Thursday, May 21, 2009

OpenTable IPO Soars on Day One


OpenTable’s successful IPO should give startups and VCs a sign of hope that you can still go public if you have a real business. OpenTable was up 59% from its initial offering price of $20. With 21.6 M shares outstanding, this gives OpenTable an initial market cap of ~$689M. See more detailed information here.

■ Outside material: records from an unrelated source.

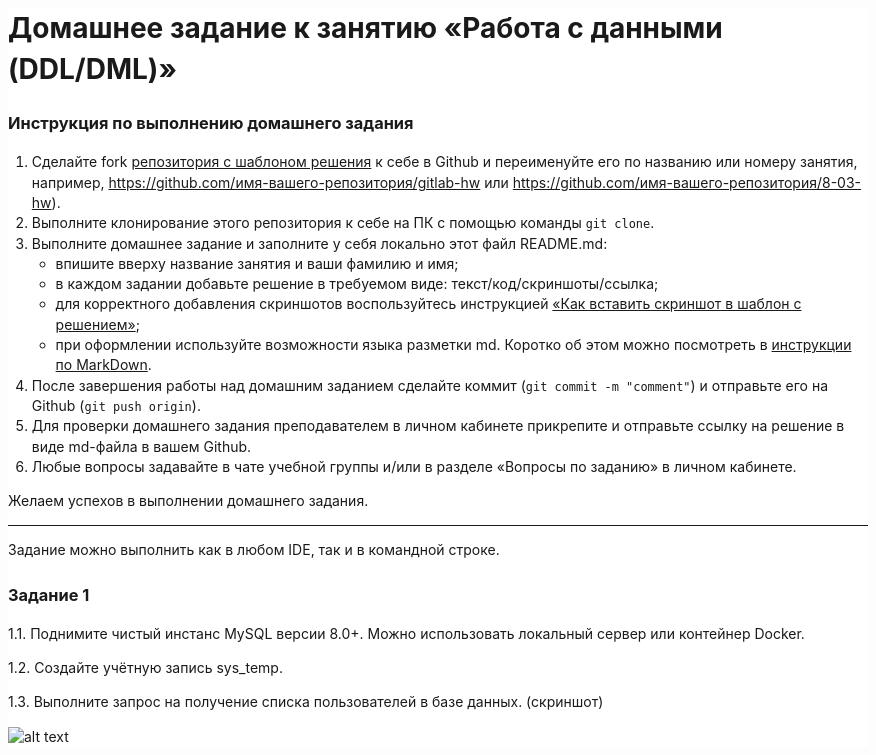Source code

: # Домашнее задание к занятию «Работа с данными (DDL/DML)»

### Инструкция по выполнению домашнего задания

1. Сделайте fork [репозитория c шаблоном решения](https://github.com/netology-code/sys-pattern-homework) к себе в Github и переименуйте его по названию или номеру занятия, например, https://github.com/имя-вашего-репозитория/gitlab-hw или https://github.com/имя-вашего-репозитория/8-03-hw).
2. Выполните клонирование этого репозитория к себе на ПК с помощью команды `git clone`.
3. Выполните домашнее задание и заполните у себя локально этот файл README.md:
   - впишите вверху название занятия и ваши фамилию и имя;
   - в каждом задании добавьте решение в требуемом виде: текст/код/скриншоты/ссылка;
   - для корректного добавления скриншотов воспользуйтесь инструкцией [«Как вставить скриншот в шаблон с решением»](https://github.com/netology-code/sys-pattern-homework/blob/main/screen-instruction.md);
   - при оформлении используйте возможности языка разметки md. Коротко об этом можно посмотреть в [инструкции по MarkDown](https://github.com/netology-code/sys-pattern-homework/blob/main/md-instruction.md).
4. После завершения работы над домашним заданием сделайте коммит (`git commit -m "comment"`) и отправьте его на Github (`git push origin`).
5. Для проверки домашнего задания преподавателем в личном кабинете прикрепите и отправьте ссылку на решение в виде md-файла в вашем Github.
6. Любые вопросы задавайте в чате учебной группы и/или в разделе «Вопросы по заданию» в личном кабинете.

Желаем успехов в выполнении домашнего задания.

---

Задание можно выполнить как в любом IDE, так и в командной строке.

### Задание 1
1.1. Поднимите чистый инстанс MySQL версии 8.0+. Можно использовать локальный сервер или контейнер Docker.

1.2. Создайте учётную запись sys_temp. 

1.3. Выполните запрос на получение списка пользователей в базе данных. (скриншот)

![alt text](https://github.com/username/reponame/blob/branch/path/image.png)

If you are not familiar with OpenTable: OpenTable delivers reservation management software to restaurants through a Web browser and collects monthly subscription revenues. In many respects, it is in the same class of software companies as Salesforce—selling software as a service over the Web to business customers. But it also has a friendly (free) consumer-facing side. It is yet another example of enterprise and consumer apps merging in the cloud.

OpenTable is a solid Internet company with a proven track record. It generated ~$55.8 M in revenues last year and a net loss of $1 million (largely due to expansion-related costs). In the first quarter of 2009, it managed to turn a net profit of $366,000 on revenues of $16 million.

So what does it take for a tech company to IPO these days? If OpenTable is the new measuring stick, a company needs at least $50 million in revenues, have at least one quarter of profits, customers with proven loyalty, and solid growth potential. In other words, it needs to be a real business.